The decision was celebrated by his peers, and Bonner was preselected for election. He lost the general election, but in 1971 Dame Annabelle Rankin left the Senate to become High Commission to New Zealand. Bonner was chosen to fill her seat, and in doing so, became the first Indigenous Australian to sit in Australian Parliament.

“For the first time in the history of this country there was an aboriginal voice in the parliament and that gave me an enormous feeling of overwhelming responsibility. I made people aware, the lawmakers in this country, I made them aware of indigenous people. I think that was an achievement.”

He would win the seat of his own right in 1972, 1974, 1975, and 1980.

At an early point in his career, Bonner learned that an unknown party had placed a bounty on his life. The Federal Police would end up escorting him in his duties for some time, though they never learned where the threat originated from.

That wasn’t going to stop Bonner.

As expected, he voted based on his own feelings rather than the party line, much to the chagrin of the Liberals. He was not only an advocate for the rights of his own people, but of other suppressed cultures around the world. Famously, after a visit to East Timor, he tried to convince Prime Minister Gough Whitlam to lend his support to the East Timorese people. Whitlam told him that he didn’t have the time, and that Bonner should instead talk to his staff. “I wanted to talk to the butcher, but the butcher didn’t want to talk to me,” he announced at a press conference afterwards.

In 1979, Bonner was named joint Australian of the Year.

Rejection of pressure to conform saw Bonner dropped from the Liberal ticket in 1983. He ran as an independent, but was unsuccessful in claiming his seat for a sixth time.

Upon his departure from parliament, the Hawke government appointed him to the board of directors of the Australian Broadcasting Corporation, and was appointed an Officer of the Order of Australia in 1984.

In the 90s, he was a member of the Griffith University Council, from whom he received an honorary doctorate in 1993.

Bonner announced he was dying of lung cancer in 1998, but vowed to continue pursuing his goals.

Shortly, after, he made one of his last public appearances when he was elected to the Constitutional Convention, delivering a damning speech in support of the Aboriginal people.

“…my heart is heavy.

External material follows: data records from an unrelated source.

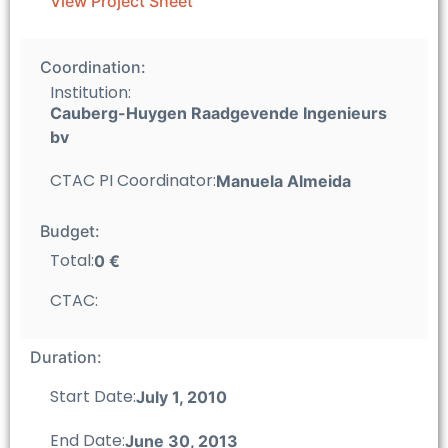
View Project Sheet
Coordination:
Institution:
Cauberg-Huygen Raadgevende Ingenieurs
bv
CTAC PI Coordinator:
Manuela Almeida
Budget:
Total:
0 €
CTAC:
Duration:
Start Date:
July 1, 2010
End Date:
June 30, 2013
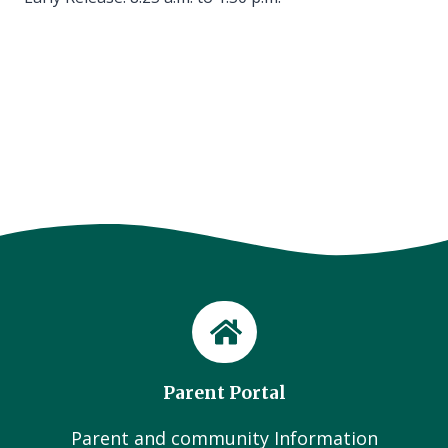
Parent Portal
Parent and community Information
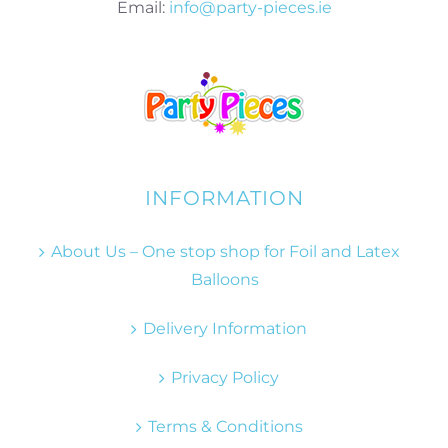
Email:
info@party-pieces.ie
INFORMATION
About Us – One stop shop for Foil and Latex
Balloons
Delivery Information
Privacy Policy
Terms & Conditions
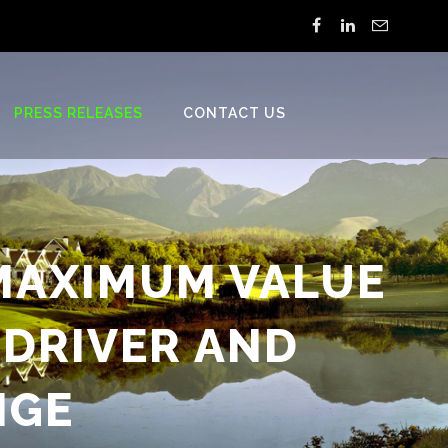
PRESS RELEASES
CONTACT US
MAXIMUM VALUE
DRIVER AND
NGE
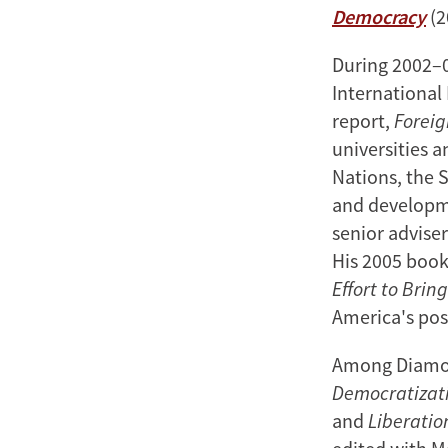
Democracy
(2
During 2002–0
International
report,
Foreig
universities 
Nations, the 
and developme
senior advise
His 2005 boo
Effort to Brin
America's pos
Among Diamon
Democratizati
and
Liberatio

I fear for my children, and for my grandchildren. I worry that what has proven to be a stable society that now recognises my people is about to be replaced. How dare you.”

A full transcript of the speech (some of which is not included in this video) can be found here.

Neville Bonner died on February 5, 1999.

The following year, The Nevile Bonner Scholarship was established by the federal government in his honour. It is the most prestigious scholarship for Indigenous Australians studying political sciences in Australian universities.

Australia has a long way to go before we truly realise Bonner’s dream and, in fact, the dream of the vast majority in this country, of unity between its people. As we strive for such a future, we can not forget the past, and the work that so many like Bonner did to make it a better place for not just the indigenous community, but for all Australians.